Muhalefet partileri üzerine düşen görevi yapmalı
Ülkemizde yaşanılan olayları düşünerek şöyle siyasete bir bakıyorum da demokrasiden, çok seslilikten ve katılımcılıktan uzak, zenginlik olarak görmemiz gereken farklı düşüncelere kulaklarını tıkayan, sanki sadece tek kutuplu bir düşüncenin yaygın olduğu izlenimi mevcut. İktidar partisi AKP her alanda sanki tek belirleyiciymiş gibi tavrını devam ettirmekte olduğunu açıkça göstermektedir.
İktidar partisi AKP her alanda sanki tek belirleyiciymiş gibi tavrını devam ettirmekte olduğunu açıkça göstermektedir.
Maalesef hal böyle olunca da, günlük yaşamımızı doğrudan olumsuz etkileyen bir dizi yanlışlıkların peş peşe gelerek ortaya çıkmasını görüyor ve yaşıyoruz.
AKP iktidarının hangi bir yanlışlığını dile getirelim diyoruz ama son günlerde kamuoyunu sıkça meşgul eden iç ve dış politika alanlarında yapılan yanlışlıklar bunlardan en belirgin ve daha güncel olanıdır. Televizyonun hangi kanalını açsak ya Suriye meselesi, ya da Güneydoğu Anadolu bölgemizde yaşanan olaylar ve burada ki insanlık dramı tartışılıyor.
Biz hep yazıp, çiziyoruz da…
Evet, bu yapılanlar doğru,
İyi de olmuş,
Pekala olmalıydı,
Bak ne güzel oldu, işte bunda ülkem ve insan yararı vardır diyemiyoruz.
Zira yanlış üstüne yanlış yapılırken, doğru yapılan pek bir şey de gözükmüyor.
Öyleyse iş muhalefet partilerine düşüyor.

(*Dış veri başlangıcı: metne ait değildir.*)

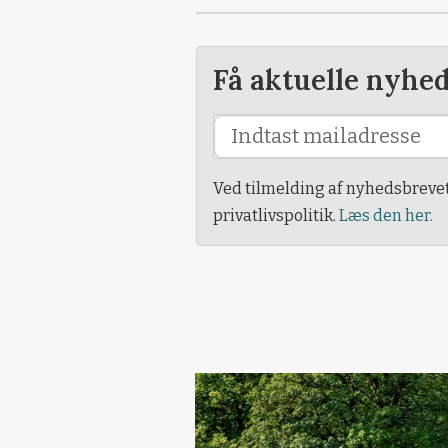
Få aktuelle nyhe
Ved tilmelding af nyhedsbreve
privatlivspolitik.
Læs den her.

Fazlasıyla kendilerine sorumluluğun düştüğü muhalefet partilerinden HDP Güneydoğu bölgesinin karlı ve fırtınalı deryasında boğulmak üzere,
Ülke yangın yerine dönmüş, MHP halen kendi iç işleriyle uğraşıyor. Partililer çözüm yolunu bulamadıklarından olsa gerek konuyu yargıya havale etmiş durumdalar, beklemekten başka çareleri de zaten yok.
Şu halde; CHP ayakta durabilen, ülke sorunlarına çözüm önerileri sunan, ne yaptığını ve ne yapılması gerektiğini bilen tek parti konumundadır.
Ancak, CHP 2015 yılında tamamladığı kongrelerinden sonra yeni oluşan genel ve yerel yönetimlerin daha yüksek performansı olacağı ve beraberinde de köklü bir değişimi getireceği beklentileri her geçen gün artmaktadır.
Bence, örgütlenme tabandan başlamalı ve CHP’nin yerel yönetimleri artık alışagelmiş tavırların dışına çıkmalı, hayırlı olsun ziyaretleri, iade-i ziyaretler, taziye ziyaretleri ile sınırlı kalarak kaybedilecek zamanın olmadığını bilmelidirler.
Artık yeni ve farklı şeylere ihtiyaç vardır.
Mustafa Kemal Atatürk’ün CHP’sine gönül veren geleceğin öncüsü siyasi kadroların yereldeki ve geneldeki siyasi sorunları yerinde belirlemeli.
Kırşehir’de ve ülke genelinde yaşanılan gündemle ilgili olarak sık sık basın açıklamaları, kahve toplantıları, forumlar, paneller, partili üyelerle toplantılar yapılmalı, sivil meslek örgütleriyle ortaklaşa yapılacak etkinlikler düşünülmelidir.
Mevcut iktidarın ülkemizi getirdiği durum içler acısı…
İşte bu nedenledir ki, böylesi bir durumda bu sorumluluk CHP için ertelenemez bir görevdir.
Gerçekler her zaman kazanır ilkesini unutmadan halka gerçekleri her fırsatta anlatmak siyasetçilerin temel görevi olmalıdır.
CHP’nin tüm yerel ve genel kadroları artık yüksek sesle konuşmalı, ses çıkarmalıdır.